→ AVAILABLE DATA
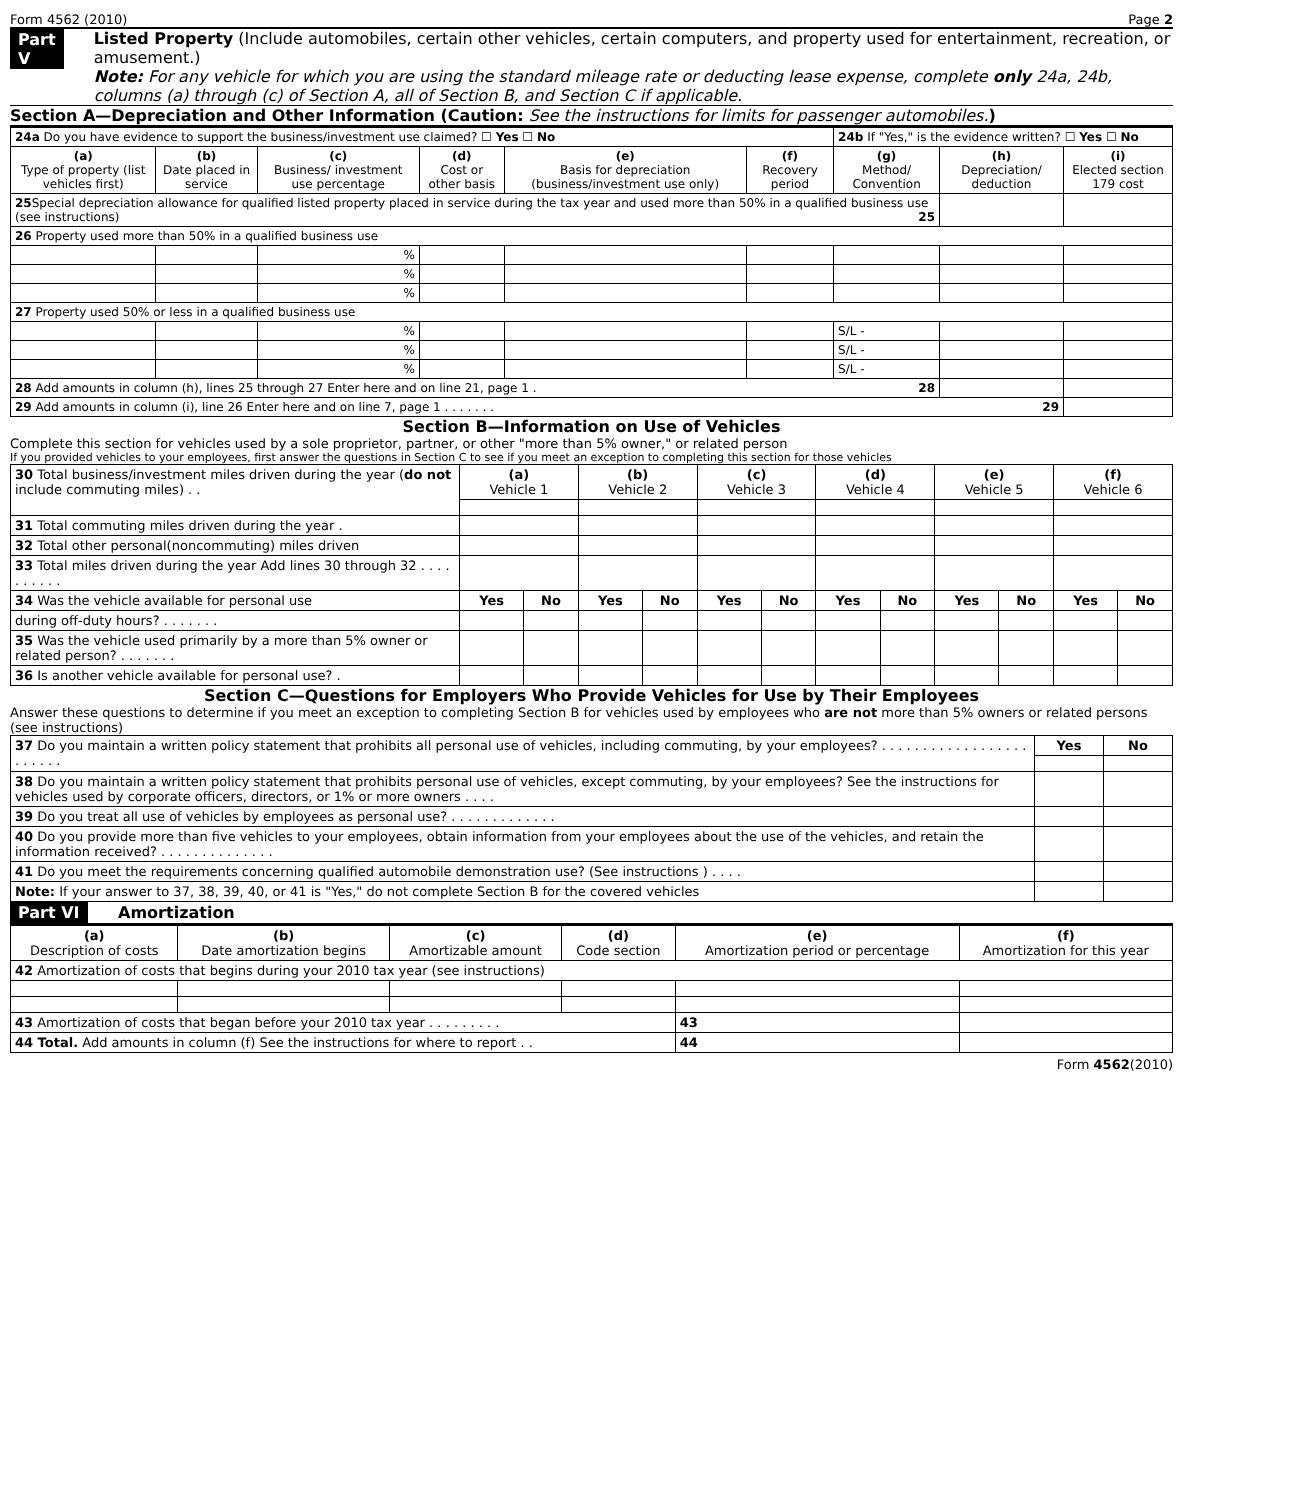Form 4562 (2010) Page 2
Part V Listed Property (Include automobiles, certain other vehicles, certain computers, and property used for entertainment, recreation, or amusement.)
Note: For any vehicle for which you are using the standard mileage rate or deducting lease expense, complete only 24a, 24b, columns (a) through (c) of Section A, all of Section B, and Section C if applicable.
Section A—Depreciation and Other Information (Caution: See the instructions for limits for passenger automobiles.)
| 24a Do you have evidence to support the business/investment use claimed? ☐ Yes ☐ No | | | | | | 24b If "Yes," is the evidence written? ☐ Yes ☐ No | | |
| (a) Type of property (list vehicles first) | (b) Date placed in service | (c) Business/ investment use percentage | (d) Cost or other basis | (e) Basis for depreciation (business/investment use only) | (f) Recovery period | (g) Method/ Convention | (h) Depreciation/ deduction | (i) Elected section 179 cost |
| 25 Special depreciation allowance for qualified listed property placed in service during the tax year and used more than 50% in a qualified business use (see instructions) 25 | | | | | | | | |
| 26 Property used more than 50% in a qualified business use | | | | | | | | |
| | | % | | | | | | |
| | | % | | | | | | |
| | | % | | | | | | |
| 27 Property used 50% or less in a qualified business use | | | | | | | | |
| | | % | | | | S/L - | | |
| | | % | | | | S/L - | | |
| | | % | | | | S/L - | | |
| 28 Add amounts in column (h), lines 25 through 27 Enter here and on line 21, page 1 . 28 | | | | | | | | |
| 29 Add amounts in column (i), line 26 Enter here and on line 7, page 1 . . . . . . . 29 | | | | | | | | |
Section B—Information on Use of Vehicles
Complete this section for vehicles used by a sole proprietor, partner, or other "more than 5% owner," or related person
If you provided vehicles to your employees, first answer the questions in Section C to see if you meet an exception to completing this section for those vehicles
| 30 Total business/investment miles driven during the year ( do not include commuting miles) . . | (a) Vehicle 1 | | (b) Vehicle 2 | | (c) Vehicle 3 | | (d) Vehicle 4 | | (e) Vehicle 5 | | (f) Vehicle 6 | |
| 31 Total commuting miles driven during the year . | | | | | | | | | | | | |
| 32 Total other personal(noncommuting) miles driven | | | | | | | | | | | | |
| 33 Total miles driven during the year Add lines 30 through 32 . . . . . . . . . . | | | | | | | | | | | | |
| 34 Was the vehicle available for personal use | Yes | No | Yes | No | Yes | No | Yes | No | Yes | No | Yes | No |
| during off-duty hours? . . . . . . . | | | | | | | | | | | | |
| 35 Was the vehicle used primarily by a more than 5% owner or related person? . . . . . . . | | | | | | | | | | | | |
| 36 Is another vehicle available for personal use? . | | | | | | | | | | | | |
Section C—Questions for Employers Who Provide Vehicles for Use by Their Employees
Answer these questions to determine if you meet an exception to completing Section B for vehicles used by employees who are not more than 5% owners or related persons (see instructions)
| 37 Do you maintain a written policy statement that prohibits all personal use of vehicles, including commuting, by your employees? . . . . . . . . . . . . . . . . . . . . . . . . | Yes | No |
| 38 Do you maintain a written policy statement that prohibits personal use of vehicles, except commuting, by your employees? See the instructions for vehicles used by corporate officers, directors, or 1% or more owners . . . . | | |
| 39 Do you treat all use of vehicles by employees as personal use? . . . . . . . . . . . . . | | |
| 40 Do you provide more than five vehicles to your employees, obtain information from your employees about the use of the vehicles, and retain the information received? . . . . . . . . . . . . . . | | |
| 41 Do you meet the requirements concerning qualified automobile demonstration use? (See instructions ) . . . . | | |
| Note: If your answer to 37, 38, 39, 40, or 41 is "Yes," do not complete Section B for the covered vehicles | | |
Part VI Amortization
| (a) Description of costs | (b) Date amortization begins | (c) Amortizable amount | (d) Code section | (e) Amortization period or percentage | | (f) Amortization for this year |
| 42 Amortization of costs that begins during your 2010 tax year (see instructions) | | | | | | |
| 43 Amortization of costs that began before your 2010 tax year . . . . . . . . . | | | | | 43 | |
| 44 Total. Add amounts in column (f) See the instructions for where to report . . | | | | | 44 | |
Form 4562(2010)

---

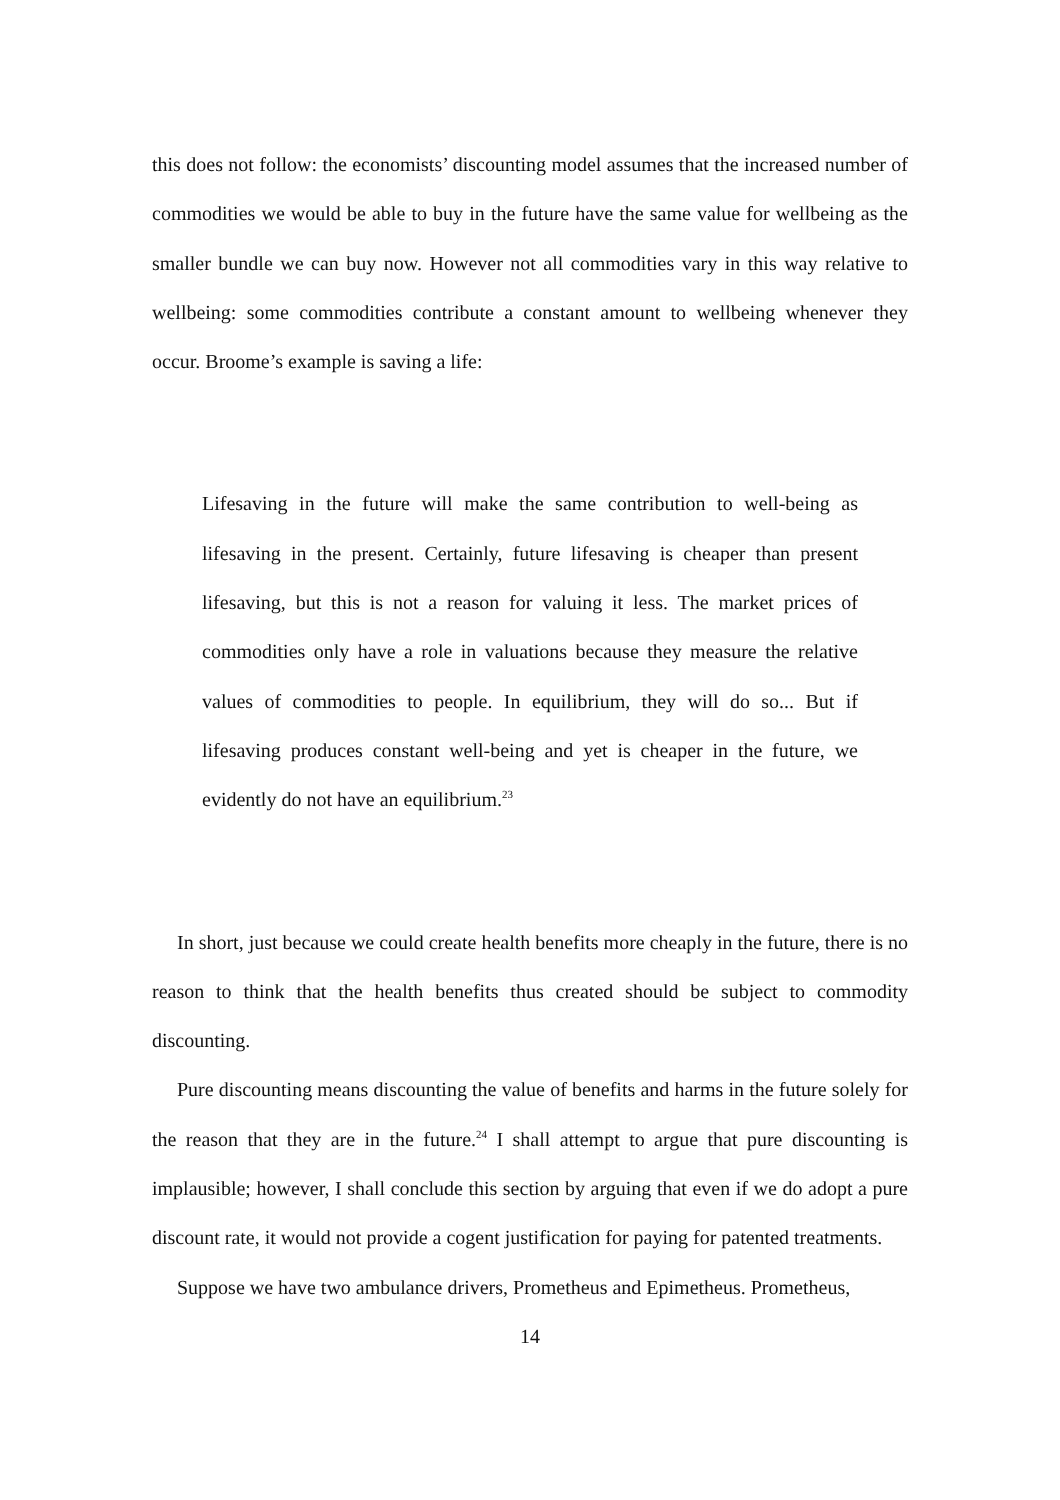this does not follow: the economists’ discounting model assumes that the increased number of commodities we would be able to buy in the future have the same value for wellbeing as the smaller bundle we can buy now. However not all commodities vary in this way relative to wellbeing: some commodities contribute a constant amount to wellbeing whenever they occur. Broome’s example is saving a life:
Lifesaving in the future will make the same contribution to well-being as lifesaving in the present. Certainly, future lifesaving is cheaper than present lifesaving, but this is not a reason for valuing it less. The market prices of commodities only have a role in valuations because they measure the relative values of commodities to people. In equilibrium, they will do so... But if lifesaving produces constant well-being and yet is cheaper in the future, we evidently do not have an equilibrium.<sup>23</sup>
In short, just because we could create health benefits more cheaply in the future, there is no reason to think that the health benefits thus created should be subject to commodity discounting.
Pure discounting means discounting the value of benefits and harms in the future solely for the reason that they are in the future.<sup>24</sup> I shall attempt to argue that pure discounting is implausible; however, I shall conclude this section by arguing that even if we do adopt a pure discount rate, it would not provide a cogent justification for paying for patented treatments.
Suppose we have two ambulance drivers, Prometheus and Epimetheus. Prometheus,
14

--

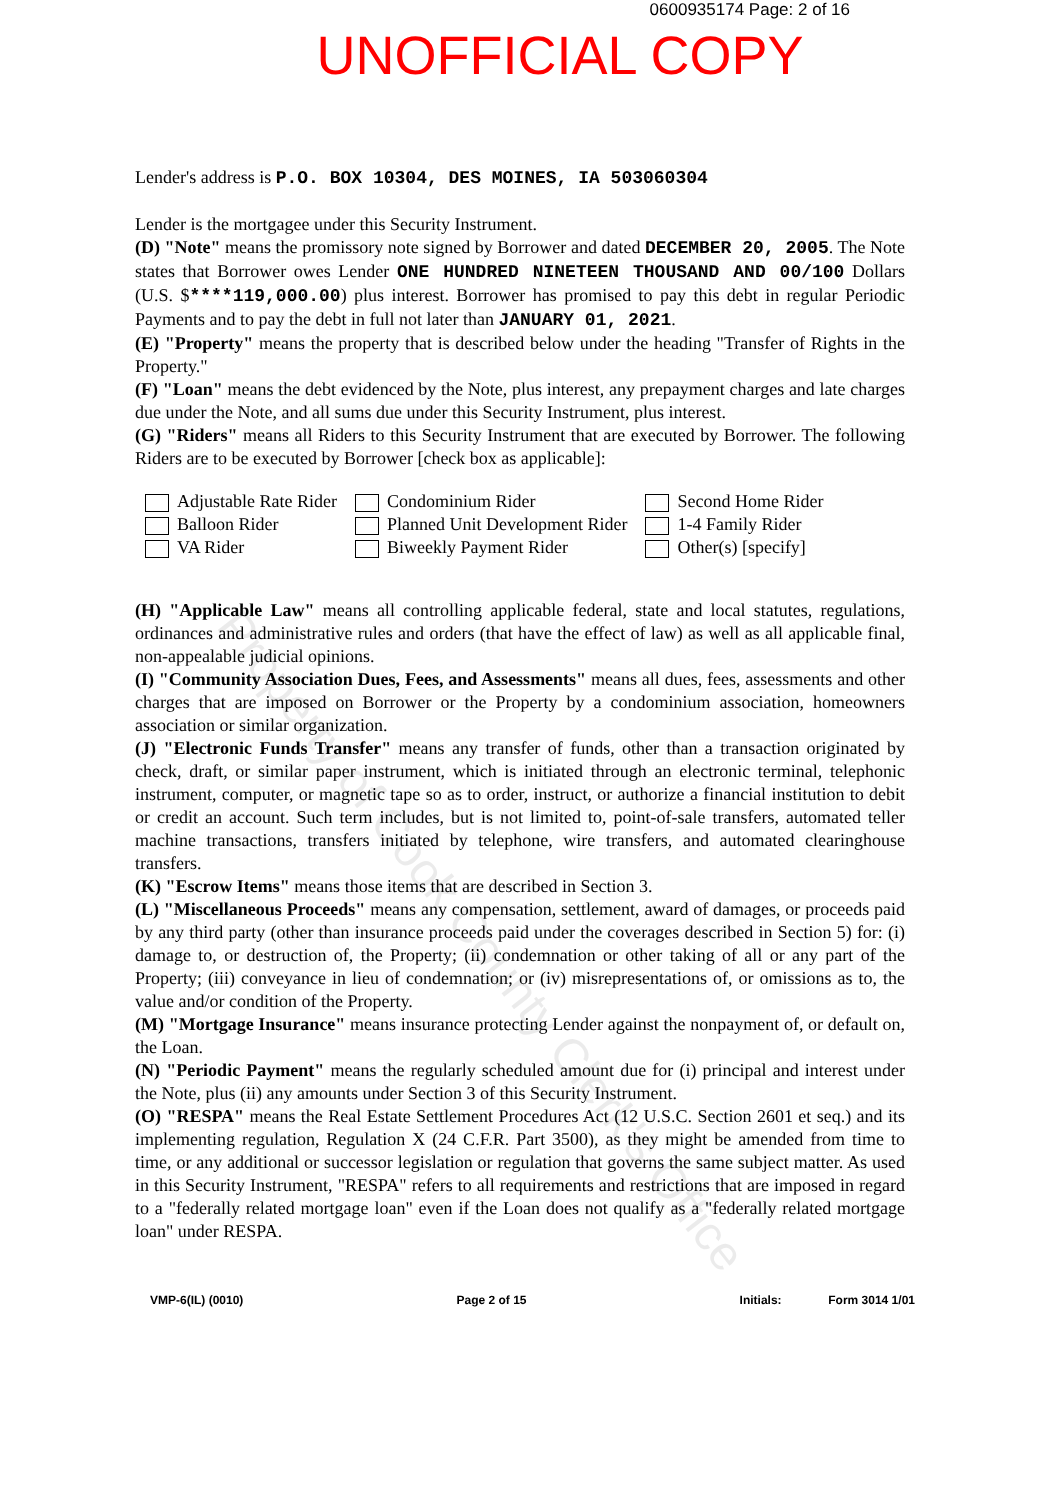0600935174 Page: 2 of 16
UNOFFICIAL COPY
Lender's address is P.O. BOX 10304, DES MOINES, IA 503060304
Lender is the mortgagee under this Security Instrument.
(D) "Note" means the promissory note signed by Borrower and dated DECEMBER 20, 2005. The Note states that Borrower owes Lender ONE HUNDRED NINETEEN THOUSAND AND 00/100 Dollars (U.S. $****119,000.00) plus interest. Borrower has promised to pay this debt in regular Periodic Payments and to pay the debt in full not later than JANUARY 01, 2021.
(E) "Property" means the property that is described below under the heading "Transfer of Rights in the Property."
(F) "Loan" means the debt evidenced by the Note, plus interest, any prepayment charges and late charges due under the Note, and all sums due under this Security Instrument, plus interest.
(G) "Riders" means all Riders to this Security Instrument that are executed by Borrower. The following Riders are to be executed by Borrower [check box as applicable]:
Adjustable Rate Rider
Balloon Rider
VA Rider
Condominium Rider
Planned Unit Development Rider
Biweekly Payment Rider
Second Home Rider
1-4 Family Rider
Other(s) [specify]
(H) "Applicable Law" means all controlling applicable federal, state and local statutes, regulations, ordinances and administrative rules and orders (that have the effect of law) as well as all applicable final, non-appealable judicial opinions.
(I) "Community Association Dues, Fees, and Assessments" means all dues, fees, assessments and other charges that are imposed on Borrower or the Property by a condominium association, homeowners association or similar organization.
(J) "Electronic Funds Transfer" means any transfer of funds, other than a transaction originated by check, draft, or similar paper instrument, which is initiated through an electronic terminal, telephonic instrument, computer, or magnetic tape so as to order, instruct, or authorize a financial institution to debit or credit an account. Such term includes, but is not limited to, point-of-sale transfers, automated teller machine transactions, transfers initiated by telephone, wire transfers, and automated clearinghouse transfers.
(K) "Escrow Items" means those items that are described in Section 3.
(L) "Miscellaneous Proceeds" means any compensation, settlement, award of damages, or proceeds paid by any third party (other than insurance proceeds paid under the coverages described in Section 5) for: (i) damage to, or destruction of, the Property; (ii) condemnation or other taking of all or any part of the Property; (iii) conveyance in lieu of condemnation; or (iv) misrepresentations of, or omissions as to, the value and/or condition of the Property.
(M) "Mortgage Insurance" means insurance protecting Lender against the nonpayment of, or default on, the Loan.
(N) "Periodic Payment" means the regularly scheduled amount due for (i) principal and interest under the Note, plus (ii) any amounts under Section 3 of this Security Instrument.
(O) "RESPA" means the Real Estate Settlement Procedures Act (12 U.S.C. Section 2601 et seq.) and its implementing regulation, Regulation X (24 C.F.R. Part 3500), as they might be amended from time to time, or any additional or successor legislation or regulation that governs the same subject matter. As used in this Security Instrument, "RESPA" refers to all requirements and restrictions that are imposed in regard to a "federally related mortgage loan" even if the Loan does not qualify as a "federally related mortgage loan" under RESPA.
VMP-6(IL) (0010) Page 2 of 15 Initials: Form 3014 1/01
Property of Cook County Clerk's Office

→ EXERCISE BRIEF
Copy all lines from the data that hold the word "insurance".

→ RESULT
(L) "Miscellaneous Proceeds" means any compensation, settlement, award of damages, or proceeds paid by any third party (other than insurance proceeds paid under the coverages described in Section 5) for: (i) damage to, or destruction of, the Property; (ii) condemnation or other taking of all or any part of the Property; (iii) conveyance in lieu of condemnation; or (iv) misrepresentations of, or omissions as to, the value and/or condition of the Property.
(M) "Mortgage Insurance" means insurance protecting Lender against the nonpayment of, or default on, the Loan.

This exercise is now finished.